> _Excerpt_

= Beginning of Section =

Gilroy urges art therapists not to reject EBP but to critically evaluate it and adapt it to the needs of their discipline:
Reviewing the EBP’s underlying assumptions and the systems that continue to drive its implementation [...] enable the paradigm to be understood as a contemporary social movement, as a product of history, as a process. Entering the EBP arena able to challenge and trouble the paradigm, its values, research priorities and blinkered view of evidence will contribute to a shift in the paradigm and enable art therapists to adapt its framework to the discipline (2006, p 25).

= End of Section =

> _What is expected_
Extend the excerpt on art therapists and evidence-based practice, picking up right after its final sentence.

[Chart understanding data]
= Beginning of Section =

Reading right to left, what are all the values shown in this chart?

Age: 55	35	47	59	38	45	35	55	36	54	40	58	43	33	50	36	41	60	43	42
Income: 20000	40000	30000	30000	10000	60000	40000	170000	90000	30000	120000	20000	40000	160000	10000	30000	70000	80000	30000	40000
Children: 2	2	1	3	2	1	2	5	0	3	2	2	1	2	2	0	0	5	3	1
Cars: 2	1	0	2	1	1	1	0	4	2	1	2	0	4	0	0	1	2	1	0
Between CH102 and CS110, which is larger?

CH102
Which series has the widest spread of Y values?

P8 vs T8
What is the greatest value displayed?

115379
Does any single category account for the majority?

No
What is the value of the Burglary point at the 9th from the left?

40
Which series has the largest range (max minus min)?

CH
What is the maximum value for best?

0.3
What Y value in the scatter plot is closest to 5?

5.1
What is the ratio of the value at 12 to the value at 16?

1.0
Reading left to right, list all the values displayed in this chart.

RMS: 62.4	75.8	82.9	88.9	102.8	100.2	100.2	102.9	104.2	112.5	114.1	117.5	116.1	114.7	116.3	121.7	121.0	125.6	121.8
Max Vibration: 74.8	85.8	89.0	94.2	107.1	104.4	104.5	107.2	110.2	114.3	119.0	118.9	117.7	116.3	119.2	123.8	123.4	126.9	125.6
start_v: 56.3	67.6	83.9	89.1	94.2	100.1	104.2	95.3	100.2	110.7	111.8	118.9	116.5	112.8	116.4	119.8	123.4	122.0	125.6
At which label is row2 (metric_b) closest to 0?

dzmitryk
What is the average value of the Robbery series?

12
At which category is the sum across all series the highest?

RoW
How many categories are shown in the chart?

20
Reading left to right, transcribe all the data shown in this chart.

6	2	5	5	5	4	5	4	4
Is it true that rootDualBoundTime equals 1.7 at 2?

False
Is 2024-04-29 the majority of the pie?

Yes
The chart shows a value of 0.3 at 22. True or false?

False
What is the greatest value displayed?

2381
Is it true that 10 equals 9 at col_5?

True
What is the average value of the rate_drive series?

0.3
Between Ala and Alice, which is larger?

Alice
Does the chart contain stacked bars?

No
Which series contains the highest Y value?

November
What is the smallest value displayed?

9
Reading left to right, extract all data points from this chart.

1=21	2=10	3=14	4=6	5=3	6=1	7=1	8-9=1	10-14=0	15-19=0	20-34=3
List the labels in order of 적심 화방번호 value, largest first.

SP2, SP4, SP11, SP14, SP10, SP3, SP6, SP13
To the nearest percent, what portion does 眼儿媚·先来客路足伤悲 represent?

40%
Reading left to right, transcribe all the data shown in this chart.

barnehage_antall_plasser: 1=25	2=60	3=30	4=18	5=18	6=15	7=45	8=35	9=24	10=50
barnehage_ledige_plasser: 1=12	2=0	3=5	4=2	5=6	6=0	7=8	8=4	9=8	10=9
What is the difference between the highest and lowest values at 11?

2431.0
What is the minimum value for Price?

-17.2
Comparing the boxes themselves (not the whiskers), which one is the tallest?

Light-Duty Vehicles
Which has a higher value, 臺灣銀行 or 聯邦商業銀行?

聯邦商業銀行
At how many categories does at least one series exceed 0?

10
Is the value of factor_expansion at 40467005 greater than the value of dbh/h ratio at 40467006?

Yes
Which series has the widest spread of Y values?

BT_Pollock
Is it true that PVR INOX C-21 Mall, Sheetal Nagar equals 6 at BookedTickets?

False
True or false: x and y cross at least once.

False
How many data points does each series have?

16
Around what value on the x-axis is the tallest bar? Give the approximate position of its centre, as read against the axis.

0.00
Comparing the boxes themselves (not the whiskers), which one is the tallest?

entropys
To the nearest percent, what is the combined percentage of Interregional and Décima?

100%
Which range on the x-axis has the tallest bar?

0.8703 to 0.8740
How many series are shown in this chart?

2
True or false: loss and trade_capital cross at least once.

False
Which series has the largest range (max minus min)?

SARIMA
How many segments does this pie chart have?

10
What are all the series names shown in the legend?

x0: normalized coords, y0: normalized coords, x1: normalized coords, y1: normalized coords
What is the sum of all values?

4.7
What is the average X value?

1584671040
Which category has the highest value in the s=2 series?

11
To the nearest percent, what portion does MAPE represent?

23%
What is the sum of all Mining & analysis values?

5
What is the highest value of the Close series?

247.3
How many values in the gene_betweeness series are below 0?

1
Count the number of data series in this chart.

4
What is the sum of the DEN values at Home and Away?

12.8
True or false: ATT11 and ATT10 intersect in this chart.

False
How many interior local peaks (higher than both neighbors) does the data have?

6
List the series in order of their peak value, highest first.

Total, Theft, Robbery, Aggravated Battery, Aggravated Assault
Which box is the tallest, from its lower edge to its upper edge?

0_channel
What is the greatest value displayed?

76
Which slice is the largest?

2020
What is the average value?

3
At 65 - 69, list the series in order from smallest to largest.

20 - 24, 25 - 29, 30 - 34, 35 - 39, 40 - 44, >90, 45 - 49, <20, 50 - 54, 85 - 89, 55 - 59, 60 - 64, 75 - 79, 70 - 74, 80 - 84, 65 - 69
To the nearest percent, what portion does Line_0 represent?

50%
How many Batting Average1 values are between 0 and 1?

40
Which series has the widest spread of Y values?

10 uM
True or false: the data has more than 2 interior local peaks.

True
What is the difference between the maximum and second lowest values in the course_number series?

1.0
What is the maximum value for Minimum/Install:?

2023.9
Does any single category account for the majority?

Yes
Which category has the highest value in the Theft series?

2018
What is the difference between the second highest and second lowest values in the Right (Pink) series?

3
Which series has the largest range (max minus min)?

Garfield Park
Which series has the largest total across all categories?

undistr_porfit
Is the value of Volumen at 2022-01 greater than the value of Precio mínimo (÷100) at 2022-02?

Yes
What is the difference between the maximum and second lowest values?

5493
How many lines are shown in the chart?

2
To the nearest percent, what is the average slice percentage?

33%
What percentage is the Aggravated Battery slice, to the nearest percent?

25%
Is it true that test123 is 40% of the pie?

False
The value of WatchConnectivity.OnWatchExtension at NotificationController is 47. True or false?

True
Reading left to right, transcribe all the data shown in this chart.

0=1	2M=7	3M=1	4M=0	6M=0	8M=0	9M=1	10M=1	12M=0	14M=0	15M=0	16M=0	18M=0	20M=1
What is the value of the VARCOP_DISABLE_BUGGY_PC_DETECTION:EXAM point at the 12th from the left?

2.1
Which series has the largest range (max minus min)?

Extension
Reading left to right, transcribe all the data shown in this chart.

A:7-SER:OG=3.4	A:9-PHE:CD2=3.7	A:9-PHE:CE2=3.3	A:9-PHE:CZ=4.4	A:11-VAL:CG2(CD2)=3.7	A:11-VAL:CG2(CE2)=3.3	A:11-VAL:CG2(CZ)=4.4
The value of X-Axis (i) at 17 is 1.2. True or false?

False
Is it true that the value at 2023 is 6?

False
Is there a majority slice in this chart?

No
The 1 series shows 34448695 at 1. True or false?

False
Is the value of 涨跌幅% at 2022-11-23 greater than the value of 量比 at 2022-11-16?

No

= End of Section =

> _Result_
Let’s get ready to contribute to this shift. Let’s become active participants and respond in a way that is meaningful to the field of music therapy.
Gilroy, Andrea (2006). Art Therapy, research, and Evidence-Based Practice. London: Sage Publications.
Sturdee, P. (2001). Evidence, influence or evaluation? Fact and value in clinical science. In C. Mace, S. Moorey,&B. Roberts (Eds.), Evidence in the psychological therapies: A critical
guide for practitioners (pp. 61-79). London: Brunner-Routledge.